Der Schottel-Ruderpropellerantrieb und der Einsatz des Bugstrahlruders auf der MS Starnberg sind den Schiffsführern aufgrund langjähriger Erfahrung mit der MS Bernried ebenso bekannt wie die Größenverhältnisse des Katamarans aufgrund der Erfahrungen mit der MS Seehaupt. Die Schiffsführer waren daher vor allem mit den technischen Neuerungen der MS Starnberg vertraut zu machen.

Die Einarbeitungszeit von Kapitän und Mannschaft lässt sich aus diesem Grunde nicht in Tagen bzw. Stunden quantifizieren.

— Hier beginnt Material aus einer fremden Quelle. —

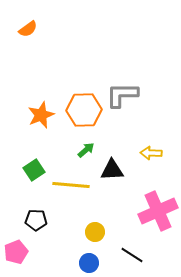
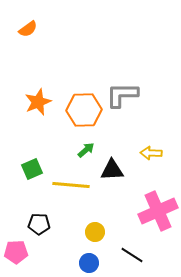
orange star: moved 3 px left, 13 px up
green square: moved 2 px left, 1 px up; rotated 10 degrees clockwise
black pentagon: moved 3 px right, 4 px down
pink pentagon: rotated 20 degrees clockwise
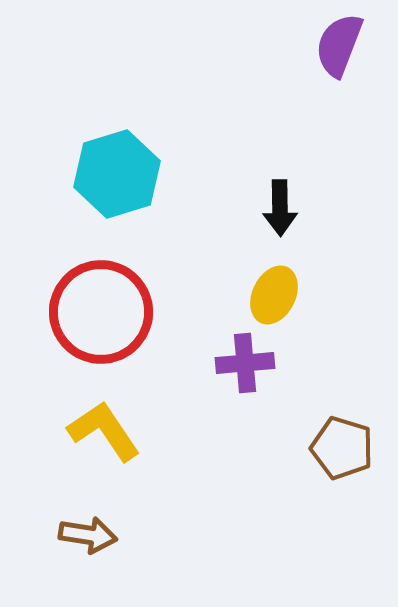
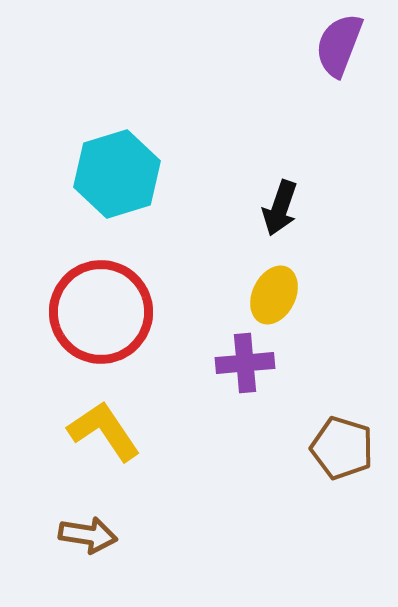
black arrow: rotated 20 degrees clockwise
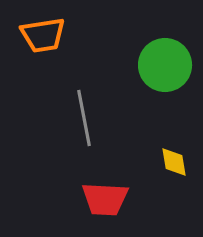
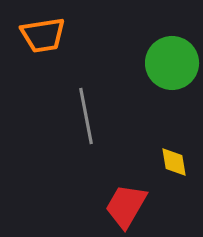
green circle: moved 7 px right, 2 px up
gray line: moved 2 px right, 2 px up
red trapezoid: moved 21 px right, 7 px down; rotated 117 degrees clockwise
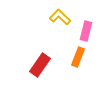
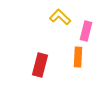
orange rectangle: rotated 18 degrees counterclockwise
red rectangle: rotated 20 degrees counterclockwise
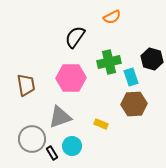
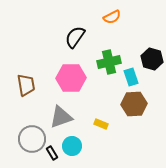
gray triangle: moved 1 px right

Mit den technischen Einbauten auf der MS Starnberg machten sich die Schiffsführer gemäß Baufortschritt bereits ab Februar 2004 vertraut. Die konkrete Einweisung der Schiffsführer und des Personals begann am 27. April 2004 mit Inbetriebnahme des Schottel-Ruderpropellerantriebs. Alle Funktionen wurden erläutert und die Schiffsführer erstellten sich Checklisten, um sich die Funktionsabläufe umfassend einzuprägen.

Die ersten Probefahrten mit der MS Starnberg begannen am 3. Mai 2004, im Rahmen derer alle Funktionen am Hauptfahrstand und an den Nockfahrständen (= Außensteuerstand) ausführlich erklärt wurden. Weitere Probefahrten dienten der Vertiefung verschiedener Funktionen. In begrenztem Umfang wurden bei den Probefahrten auch technische Defekte simuliert. Ergänzend wurden die Kapitäne bei der Eröffnungsfahrt und an den darauf folgenden Tagen ständig von dem Schiffskonstrukteur der Firma Lux Werft begleitet.

Zu 2.: Versuchsfahrten von Seiten des Schiffsbauers sind weder üblich noch rechtlich zulässig, da die Schiffsbauer keinen Schiffsführerschein Klasse B für den Starnberger See besitzen. Die Schiffsbauer nahmen jedoch an allen Testfahrten der Bayerischen Seenschifffahrt teil.

Zu 3.: In der Zeit vom 3. bis 18. Mai 2004 wurden fast täglich Testfahrten mit mehrstündiger Dauer durchgeführt.

Zu 4.: Die eingesetzten Schiffsführer sind ausgebildete Kapitäne mit Schifffahrtspatent. Im Übrigen siehe Antwort zu Frage 1.

Zu 5.: Da die Schiffsführer während der Übungs- und Probefahrten keinem Linienkurs gefolgt sind, kann die genaue Anzahl der zurückgelegten Kilometer nicht rekonstruiert werden.

Zu 6.: Der TÜV-Sachverständige unterzog der MS Starnberg am 5. Mai 2004 der Untersuchung gem. § 19 der Verordnung für die Schifffahrt auf den bayerischen Gewässern und gelangte zu dem Ergebnis, dass die Bauausführung der Schifffahrtsordnung entspricht und keine sicherheitstechnischen Bedenken gegen die Erteilung einer Zulassung für 600

Personen bestehen.

Aufgrund des vom TÜV-Sachverständigen erstellten Gutachtens erteilte das Landratsamt Starnberg mit Bescheid vom 10. Mai 2004 die schifffahrtsrechtliche Genehmigung.

Zu 7.: Die Probleme mit der RMS Herrsching waren nicht auf einen Elektronikausfall zurückzuführen. Hier löste sich ein wenige Millimeter großes Ventil, das den Steuerkolben der Hydraulikpumpe blockierte.

Zu 8.: Vor jeder Saison werden Sicherheitsübungen mit verschiedenen Manövern (Mann über Bord, Feuerlöschübungen, Ausgabe von Rettungsmitteln, Verhalten in Notsituationen, Schulungen in Erster Hilfe) durchgeführt. Zusätzlich werden mit den örtlichen Rettungsorganisationen in regelmäßigen Abständen Übungen (z. B. Feuer an Bord, Kollision von Schiffen, Auflaufen auf Grund usw.) durchgeführt.